L’archivio di Ado Furlan si conserva nel castello di Spilimbergo, dove l’artista ha trascorso gli ultimi anni di vita.
Composto da un insieme di materiali eterogenei, esso permette di ricostruire nel dettaglio non solo la sua vicenda privata, ma anche e soprattutto la sua attività di scultore, dagli anni di studio all’Accademia di Venezia all’immediato dopoguerra, allorché, conclusa l’esperienza romana (1939-1942), si stabilì nuovamente a Pordenone.
Anche il successivo ventennio, vissuto in buona parte nella città natale e dal 1966 a Spilimbergo, è ben documentato, ma in maniera meno sistematica. I nuclei di maggior interesse sono costituiti dai premi artistico-letterari della Pro Pordenone, dall’attività della galleria d’arte “Il Camino” (da lui fondata nel 1957) e infine – dopo la mostra antologica dedicatagli dalla Pro Spilimbergo nel 1968 – dalla ripresa dei rapporti con alcuni amici di vecchia data, tra cui Pericle Fazzini, Luigi Montanarini, Silvio Olivo e il fonditore veneziano Ferruccio Bianchi.

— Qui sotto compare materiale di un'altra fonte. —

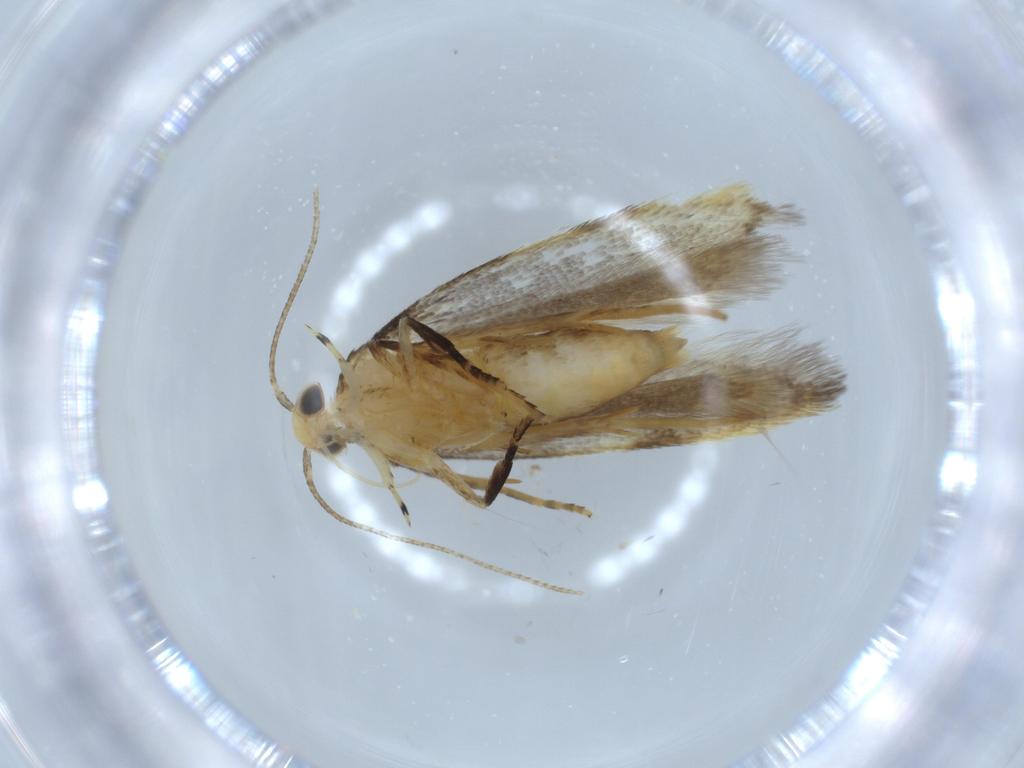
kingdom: Animalia
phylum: Arthropoda
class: Insecta
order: Lepidoptera
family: Autostichidae
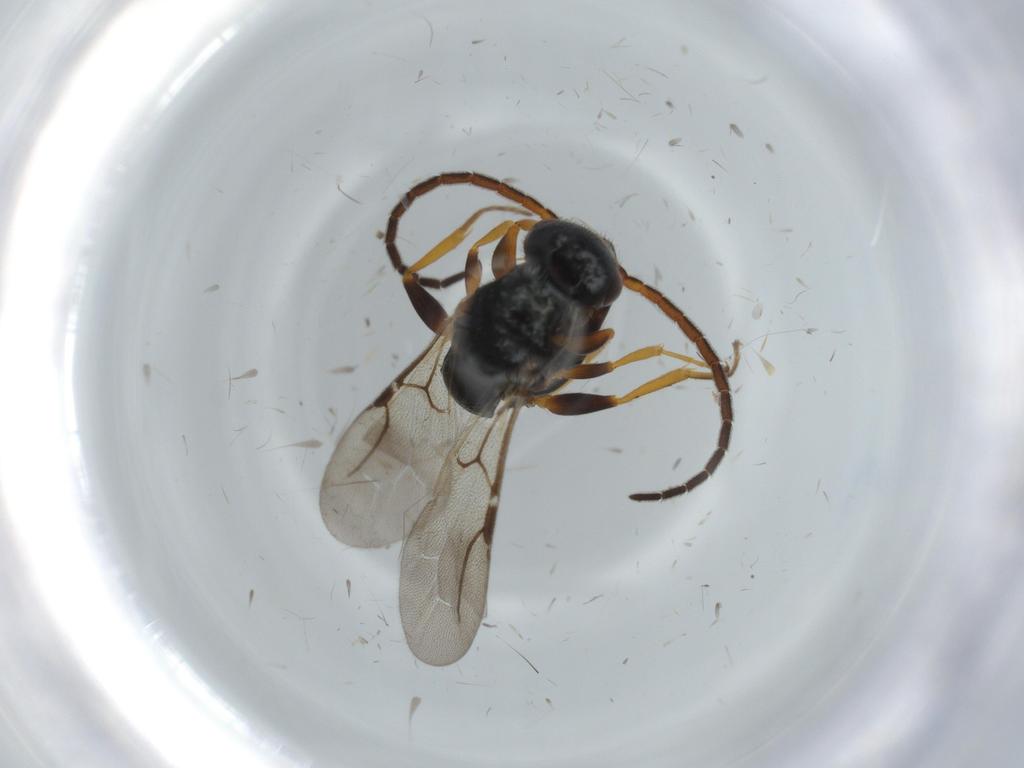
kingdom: Animalia
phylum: Arthropoda
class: Insecta
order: Hymenoptera
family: Bethylidae
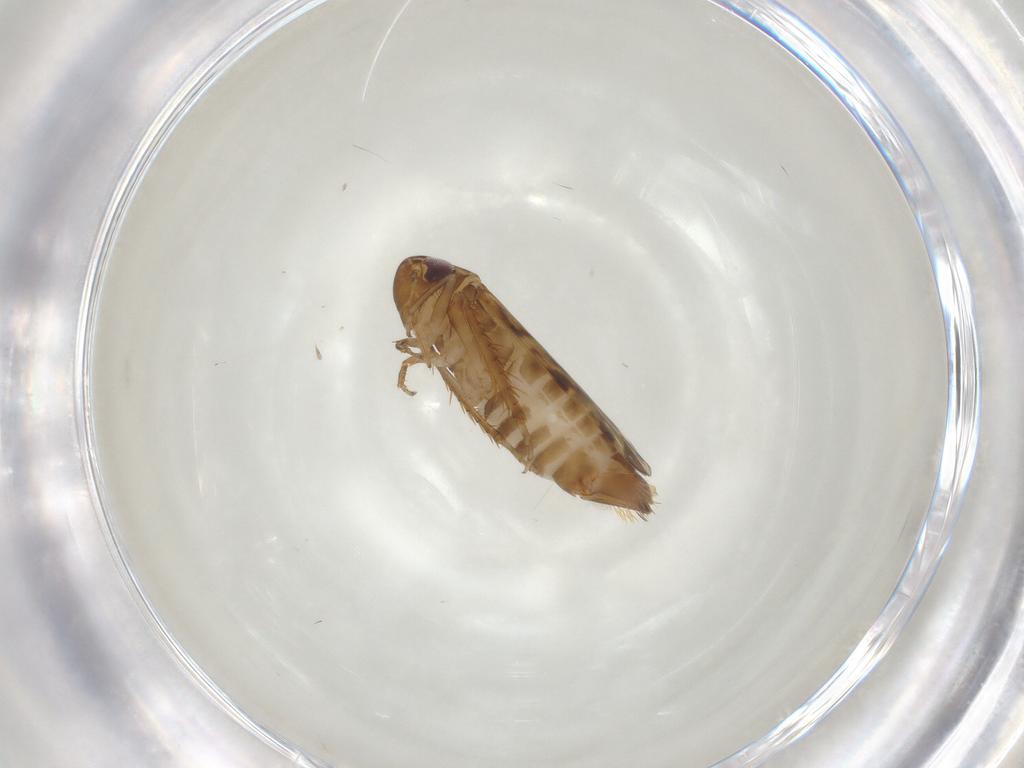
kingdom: Animalia
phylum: Arthropoda
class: Insecta
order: Hemiptera
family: Cicadellidae
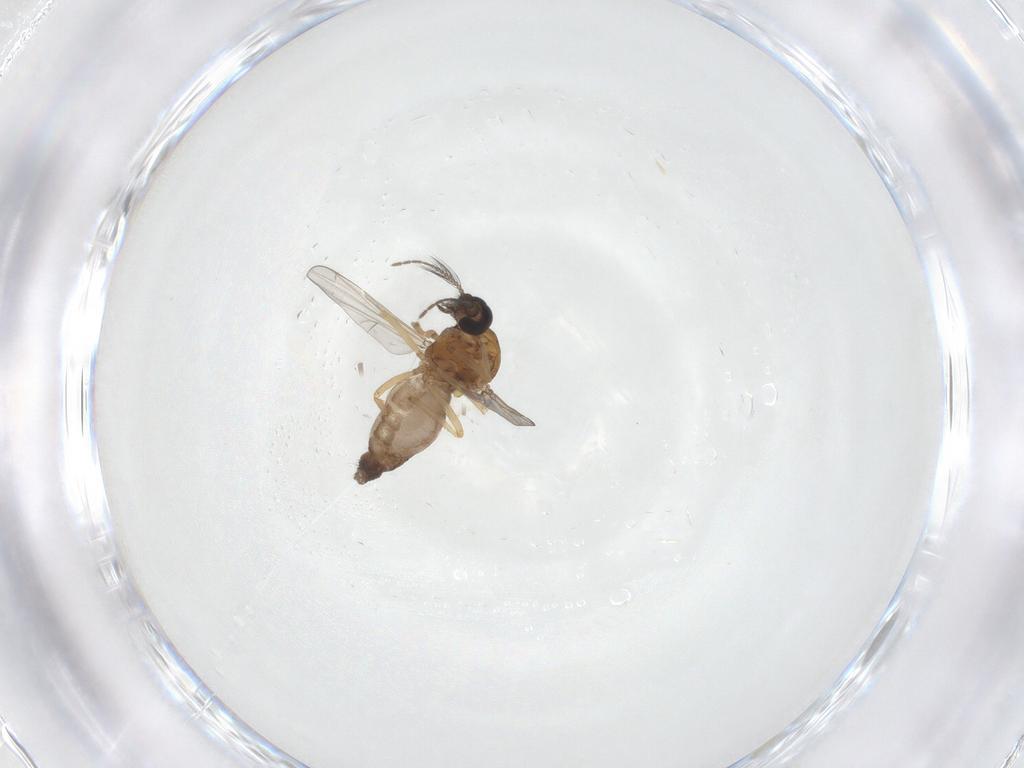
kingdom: Animalia
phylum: Arthropoda
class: Insecta
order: Diptera
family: Ceratopogonidae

Tra i vari documenti che lo compongono (fotografie, disegni, ritagli di giornale, riviste, carte relative al laboratorio di lavorazione del marmo ereditato dal padre ecc.), la parte più cospicua è rappresentata dalla corrispondenza privata e di lavoro. Oltre alle lettere ai famigliari, rientrano nel primo gruppo le numerose missive a lui indirizzate dagli amici artisti nel corso di circa mezzo secolo. Al secondo gruppo appartiene invece la corrispondenza relativa alle principali commissioni pubbliche e private assunte da Furlan soprattutto tra gli anni Trenta e Quaranta del Novecento: corrispondenza che – cosa piuttosto rara e sorprendente – può essere letta in parallelo con le decine e decine di lettere degli artigiani e/o artisti di cui egli si è servito per la fusione in bronzo o la traduzione in marmo delle proprie opere.

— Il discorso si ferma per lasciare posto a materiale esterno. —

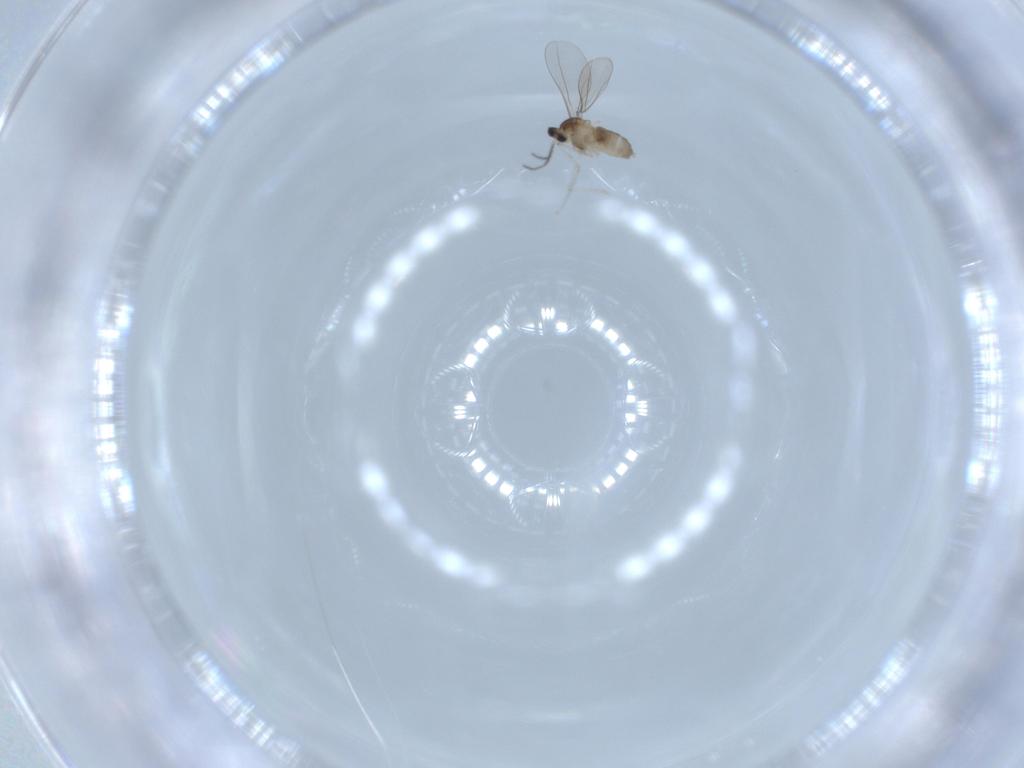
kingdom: Animalia
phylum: Arthropoda
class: Insecta
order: Diptera
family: Cecidomyiidae
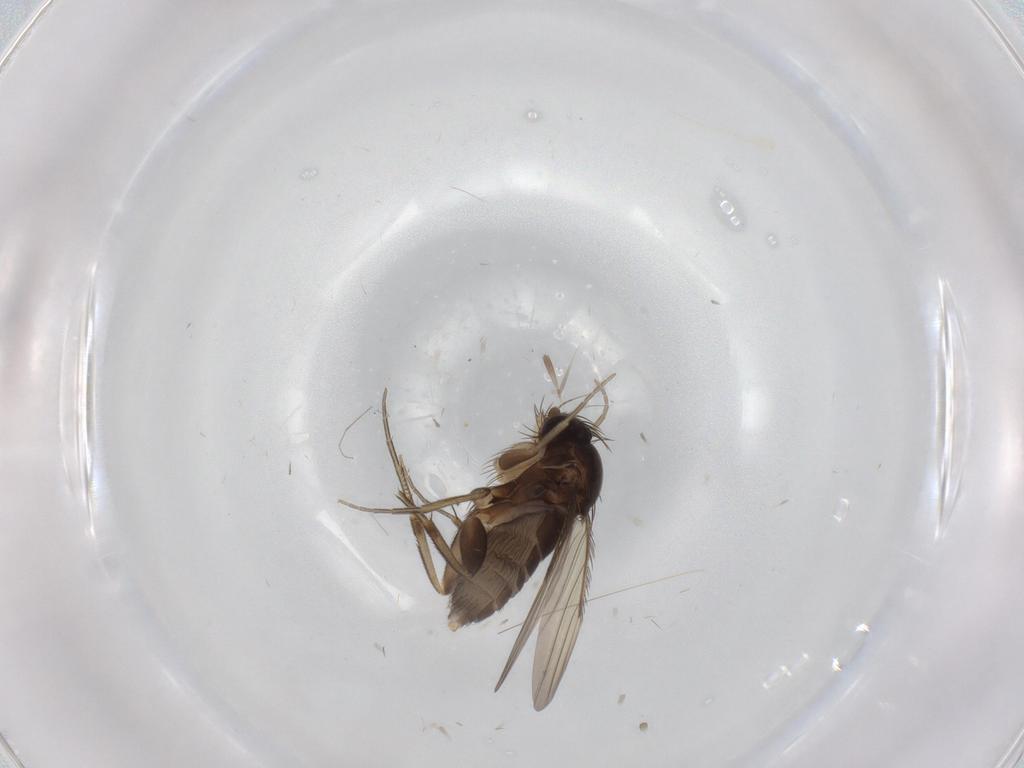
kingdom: Animalia
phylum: Arthropoda
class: Insecta
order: Diptera
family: Phoridae
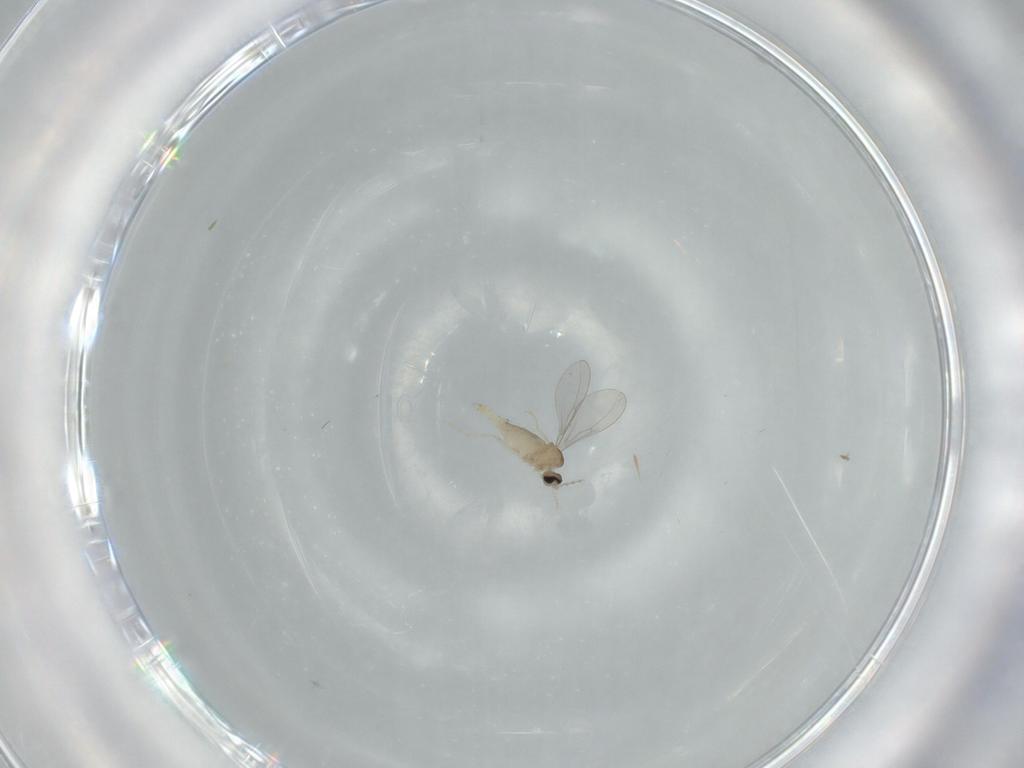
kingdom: Animalia
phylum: Arthropoda
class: Insecta
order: Diptera
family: Cecidomyiidae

Appassionato lettore e bilbiofilo, sin dai primi anni Trenta del Novecento Ado Furlan ha cominciato a raccogliere libri di arte, storia, letteratura e argomenti vari. Incrementata soprattutto durante la sua permanenza a Roma, ma accresciuta anche negli anni successivi, la sua biblioteca è costituita da circa tremila volumi, conservati anch’essi nel castello di Spilimbergo.